A Morte Pela Desobediência

Uma vez, um caçador, em conversas com o soba gabou-se das suas qualidades de caçador, afirmando que já caçara várias espécies de animais mas nunca conseguira apanhar o pericano. Disse ainda que gostaria de provar a carne e especialmente o coração dessa ave.

O soba por sua vez respondeu que para apanhar o pericano era necessário, antes de tudo, apanhar um gafanhoto que servisse de isca na ratoeira porque o pericano gostava de alimentar-se de gafanhotos mortos. De seguida o homem retirou-se e o soba foi ter com o pericano escondido debaixo de uma kimbala e advertiu-o a não comer gafanhotos encontrados mortos em qualquer parte onde fosse porque o caçador o iria apanhar.
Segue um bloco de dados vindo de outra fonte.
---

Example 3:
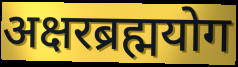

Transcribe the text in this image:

अक्षरब्रह्मयोग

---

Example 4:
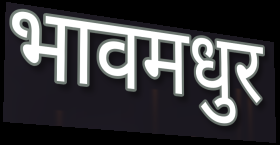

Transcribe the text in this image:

भावमधुर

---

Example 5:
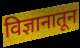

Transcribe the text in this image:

विज्ञानातून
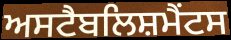
ਅਸਟੈਬਲਿਸ਼ਮੈਂਟਸ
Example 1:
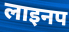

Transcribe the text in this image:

लाइनप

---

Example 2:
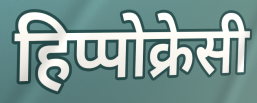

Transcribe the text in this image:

हिप्पोक्रेसी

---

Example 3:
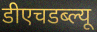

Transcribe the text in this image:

डीएचडब्ल्यू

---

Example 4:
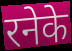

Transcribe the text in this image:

रनेके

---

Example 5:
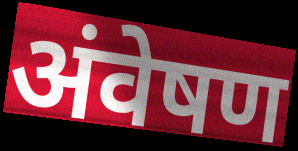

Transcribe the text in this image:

अंवेषण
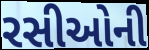
રસીઓની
Não tardou, o caçador armou uma ratoeira utilizando gafanhoto como isca. Passando algum tempo, o caçador foi vigiar a ratoeira e encontrou o pericano morto. Levou-o consigo e entregou-o à mulher para prepará-lo para o jantar e retirou-se para os seus passeios.

A mulher cumpriu a ordem do marido porém, ao provar o caldo notou que o conduto estava delicioso e retirou o coração da panela e comeu.

Logo à chegada do marido, a mulher apressou-se a convidá-lo para o jantar e o marido, ansioso, procurou na tigela, o coração que tanto desejava provar mas não o encontrou porque a mulher já o tinha consumido.

O homem perguntou a mulher onde estava o coração da ave, mas a mulher responde-lhe simplesmente que o pericano não tinha coração.

Aborrecido, o caçador dirigiu-se ao soba para esclarecer o caso, mas o soba confirmou que o pericano na realidade não tinha coração porque no dia em que o caçador recebeu instruções sobre a melhor maneira de apanhar o pericano, este também foi aconselhado que deixasse de comer gafanhotos mortos para não se deixar apanhar pelo caçador que o procurava. “Se você conseguiu apanhá-lo foi porque o pericano não tinha coração, por deixar-se apanhar através da isca de que fora avisado a não comer”, concluíu o soba.

A partir de então, todos os caçadores ficaram a saber que o pericano não tinha coração.

salueira costa, 25/6/07

Conto de transmissão oral da comunidade ovimbundo do Chiumbo-Angola.